The maze of legislative language that leads to pots of gold for several Senators (or their constituents) has been described by detractors as bribes. “This process is not legislation. This process is corruption. It’s a shame the only way we can come to a consensus in this country is to buy votes,” lamented Senator Tom Coburn (R-Okla.). David Axelrod, a senior advisor to President Obama, was quick to respond to Coburn’s charges, “People understand that we’re on the doorstep of doing something really historic that will help the American people. Every Senator uses whatever leverage they have to help their states. That’s the way it has been and that’s the way it will always be,” he told CNN. Hardly a passionate refutation of Coburn’s allegations. If bribery it takes, then bribery it shall be. As one commentator quipped, “Above all things, thy bill be done.”

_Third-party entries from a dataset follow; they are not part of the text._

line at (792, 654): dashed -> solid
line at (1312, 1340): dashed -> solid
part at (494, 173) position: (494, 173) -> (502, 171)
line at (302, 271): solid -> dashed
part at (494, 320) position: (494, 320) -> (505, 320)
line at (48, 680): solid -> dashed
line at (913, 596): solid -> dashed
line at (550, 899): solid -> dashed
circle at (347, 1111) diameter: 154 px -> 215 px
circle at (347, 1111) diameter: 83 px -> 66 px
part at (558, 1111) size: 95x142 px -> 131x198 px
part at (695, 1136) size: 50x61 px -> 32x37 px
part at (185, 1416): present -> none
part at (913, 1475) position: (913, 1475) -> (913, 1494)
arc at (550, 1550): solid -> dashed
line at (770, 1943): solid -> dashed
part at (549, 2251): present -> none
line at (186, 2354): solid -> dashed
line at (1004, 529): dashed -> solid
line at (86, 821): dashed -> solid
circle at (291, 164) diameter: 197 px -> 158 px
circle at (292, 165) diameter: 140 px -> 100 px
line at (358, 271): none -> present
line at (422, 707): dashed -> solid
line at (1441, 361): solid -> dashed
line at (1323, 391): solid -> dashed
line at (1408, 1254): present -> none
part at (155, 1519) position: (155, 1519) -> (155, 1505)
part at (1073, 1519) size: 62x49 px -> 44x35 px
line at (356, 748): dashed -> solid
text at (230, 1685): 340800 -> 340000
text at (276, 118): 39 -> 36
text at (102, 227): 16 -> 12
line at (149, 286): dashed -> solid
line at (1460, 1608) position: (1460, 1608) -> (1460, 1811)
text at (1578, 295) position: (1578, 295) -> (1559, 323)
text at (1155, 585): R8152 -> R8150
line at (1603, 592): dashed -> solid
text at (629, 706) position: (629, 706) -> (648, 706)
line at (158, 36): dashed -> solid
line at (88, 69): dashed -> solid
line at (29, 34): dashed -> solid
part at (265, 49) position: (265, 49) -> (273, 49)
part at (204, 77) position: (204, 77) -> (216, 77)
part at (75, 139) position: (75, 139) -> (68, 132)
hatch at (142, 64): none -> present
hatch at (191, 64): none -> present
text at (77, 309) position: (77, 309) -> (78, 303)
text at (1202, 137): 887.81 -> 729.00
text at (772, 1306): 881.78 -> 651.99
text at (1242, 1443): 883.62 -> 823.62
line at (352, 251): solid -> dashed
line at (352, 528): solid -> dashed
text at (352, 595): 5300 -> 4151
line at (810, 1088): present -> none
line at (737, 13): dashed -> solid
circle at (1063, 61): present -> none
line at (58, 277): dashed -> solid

All the preceding perquisites are evidence of the “at all costs” strategy of Democratic leadership regarding healthcare legislation. Senator Reid was bound and determined from the moment the House of Representatives sent him a bill to pass that bill along to President Obama for his signature by Christmas. That will now be impossible, but he will have a Senate version signed, sealed, and delivered to the Conference Committee by December 25. Why would Senator Reid and President Obama (both suffering historically low approval ratings) insist on foisting this act on the American people, despite the multiple polls that indicate a majority of Americans oppose enactment of any such scheme? The same conundrum faced kamikaze pilots in World War II. These ill-fated airmen knew they would die, but they genuinely believed they would be offering their lives for the sacred cause of Japanese imperialism.
In the present case, although Senator Reid (and those whose votes he bought) and President Obama may pay the ultimate price (loss of election) for their devotion to healthcare overhaul, it is evident in their behavior that both men quite firmly believe they will have sacrificed their narrow self-interest in favor of the greater good of the incremental and irreparable disintegration of constitutional moorings and the legalized and legislative implementation of socialism in America. As John McManus, president of the John Birch Society so accurately and aptly commented, “And it [healthcare reform] is, as with so much else being undertaken by the U.S. government, totally unconstitutional. There is no authorization for the federal government to have anything to say about healthcare. As our nation plunges more deeply into socialism and totalitarian rule, the future for today's children grows dimmer. A huge wake-up is needed. If Harry Reid is driven out of office, it will signal that the much needed wake-up is gathering steam.”